Clustering by GPU
==================

In short, we try a lot of technologies and find that GPU acceleration is the most efficient way to speed up clustering.

Requirements
============

CUDA
----

***Linux*** users installing CUDA follow the guide, [NVIDIA CUDA Installation Guide for Linux](https://docs.nvidia.com/cuda/cuda-installation-guide-linux/).

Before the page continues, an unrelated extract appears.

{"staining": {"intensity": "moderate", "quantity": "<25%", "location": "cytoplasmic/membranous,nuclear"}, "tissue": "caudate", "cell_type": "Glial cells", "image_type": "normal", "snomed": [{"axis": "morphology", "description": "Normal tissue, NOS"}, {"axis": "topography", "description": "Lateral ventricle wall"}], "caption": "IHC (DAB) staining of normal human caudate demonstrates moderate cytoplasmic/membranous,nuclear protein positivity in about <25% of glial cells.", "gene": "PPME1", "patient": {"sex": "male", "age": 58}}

Installing CUDA on ***Windows*** is a bit more complicated because Stereopy is not supported on Windows. Following the guide [CUDA on WSL User Guide](https://docs.nvidia.com/cuda/wsl-user-guide/index.html#getting-started-with-cuda-on-wsl), you can run Stereopy with the GPU option on WSL.

RAPIDS on Anaconda
----

Select the correct version on [RAPIDS' official website](https://rapids.ai/start.html). The following command is closely related to my environment:

``conda create -n rapids-22.12 -c rapidsai -c conda-forge -c nvidia rapids=22.12 python=3.8 cudatoolkit=11.5``

NOTE: My real experience installing CUDA on WSL successfully with ***NVIDIA Studio Driver WHQL 522.30*** according to this [bug](https://forums.developer.nvidia.com/t/cudaruntimeapierror-100-call-to-cudaruntimegetversion-results-in-cuda-error-no-device/234740)  reporter's advice. By the way, this is my personal PC environment with CUDA:
* Intel Core i7-7700k
* NVIDIA-GeForce-RTX-3060（NVIDIA-SMI 522.30; Driver Version: 522.30; CUDA Version: 11.8）
* WSL2 on Windows10(21H2)

Stereopy Installation
----

Installing StereoPy by anaconda fails in this Conda GPU environment. Only [PyPI Installation](https://stereopy.readthedocs.io/en/latest/General/Installation.html#pypi) will succeed.

``pip install stereopy``

# Test

Common part:

In [2]:
import sys
sys.path.insert(0, "/ldfssz1/ST_BI/USER/lyonlin/stereopy")
import stereo as st

gef_file = '/ldfssz1/ST_BI/USER/stereopy/test/xujunhao/data/SS200000135TL_D1/SS200000135TL_D1.gef'
bin_size = 50

data = st.io.read_gef(gef_file, bin_size=bin_size)
data.tl.cal_qc()
print(data.exp_matrix.shape)
data.tl.normalize_total(target_sum=1e4)
data.tl.log1p()
data.tl.highly_variable_genes(min_mean=0.0125, max_mean=3, min_disp=0.5, res_key='highly_variable_genes', n_top_genes=None)
data.tl.pca(use_highly_genes=True, hvg_res_key='highly_variable_genes', n_pcs=20, res_key='pca', svd_solver='arpack')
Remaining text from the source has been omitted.